Les cloîtres étaient encore debout:

Sous tes longs corridors le vent gronde; la pluie Efface, en s’infiltrant dans tes murs délabrés, Les dessins délicats de tes plafonds dorés.

L’église n’avait plus de toiture, et tous les marbres en avaient été arrachés, mais le gros œuvre restait entier.

Des colonnes, debout parmi tes blancs décombres, Apparaissent, le soir, comme de noires ombres Qui, sortant des tombeaux, s’en reviendraient errer Dans ta nef en ruines et sur elle pleurer. L’herbe croît dans la cour du cloître solitaire...

La bibliothèque avait été en partie brûlée, mais il s’en retrouve des parties assez considérables à Lille et à Mons; le cartulaire fut près de cent ans en Angleterre, presque oublié, dans la bibliothèque de Sir Thomas Philip; il est maintenant aux Archives royales de Belgique; enfin un habitant de Liessies, vieillard d’un abord charmant et d’une culture délicate, M. Charles Lhomme, a rassemblé avec une patiente dévotion les livres, chartes, objets d’art et reliques de toutes sortes qui restaient çà et là, dans le pays. Dieu veuille que cet homme aimable et savant fasse longtemps encore les honneurs de sa collection! C’est à lui que je dois le journal manuscrit dont j’ai tiré les matériaux, non certes d’une étude, mais d’une rêverie d’amateur très amoureux du passé et très ignorant de ce qu’on appelle l’histoire. Ce journal est singulièrement intéressant, mais si mon lamartinien--il s’appelait M. Lebeau--l’avait pu lire, il aurait été frappé de la distance qui sépare les poètes d’avec les objets qu’ils chantent.

* * * * *

Il faut remonter très haut pour esquisser l’histoire de l’abbaye de Liessies.

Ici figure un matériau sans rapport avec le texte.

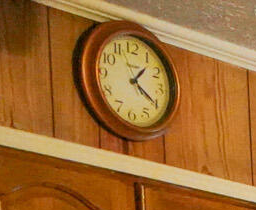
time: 1:20
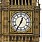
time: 12:34
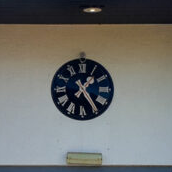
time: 1:24
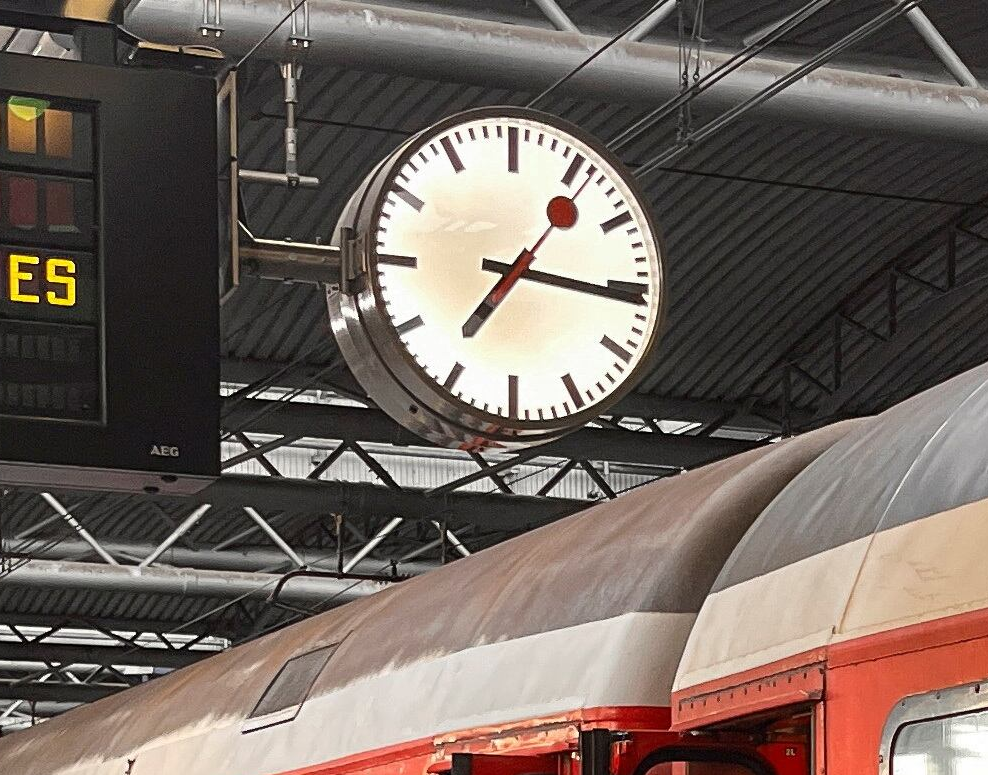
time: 7:16
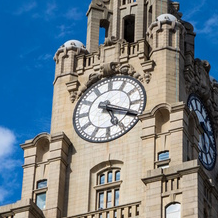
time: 5:18
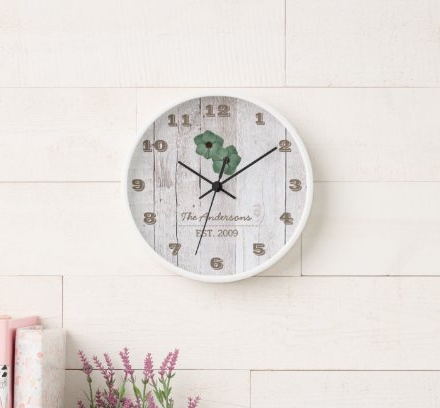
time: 12:09
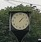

Vers l’an de Jésus-Christ 760, Wibert, comte du palais, chassant dans un domaine qu’il avait reçu de Pépin, roi des Francs, remarqua la beauté du lieu «abondant en pâturages, en rivières et en gibier». Ne serait-il pas utile et agréable au Seigneur, se dit-il, d’y construire une église et un couvent, d’y établir de saints religieux et de faire ainsi chanter les louanges du Tout-Puissant en des lieux jusqu’alors déserts et inhabités? Le comte du palais communiqua cette pensée à sa pieuse épouse Ada; et ensemble ils la mirent à exécution. «Après qu’ils eurent parfaict l’église et très bien ordonné leur monastère, ils s’en allèrent par devers aulcuns abbés et évesques demandant quelque relique de divers sains.» L’église dédiée et consacrée, ils la pourvurent d’un Abbé. «Ils avaient ung fils appelé Guntard instant dès sa jonesse en la saincte escripture et en la discipline de religion. Ses parents lui ordonnèrent et commirent aulcunes personnes dévotes et de bonne religion desquels il serait abbé et recteur.»

Or, Wibert et Ada avaient aussi deux filles, Hiltrude et Berthe. «Hiltrude était belle de face, mais encore plus belle de foy, noble de parents mais trop noble de bonnes meurs et bonne conversation: son frère Guntard lui estoit comme sainct Jérôme, elle estoit à son frère comme saincte Eustochie.» Un jeune leude de Bourgogne étant venu la demander en mariage, elle répondit: «J’aime Jhésus-Christ; à lui ay promis foy et à lui désire être épousée.» Et comme on la pressait, «à minuit, elle prit aulcunes de ses servantes avec elle et s’enfuit en un bois prochain et là se absconsa et mucha de ses parens».--Ceux-ci, tristes et troublés, virent bien que la résolution de leur fille était inébranlable. Ils persuadèrent donc au jeune leude de renoncer à sa poursuite et, en effet, après quelque temps, il épousa Berthe, sœur d’Hiltrude. «Or, avant le départ de Berthe, on alla quérir Hiltrude où elle était muchée pour la marier aussy, mais à son époux immortel Jhésus-Christ.» Albéric, évêque de Cambrai, lui donna le voile.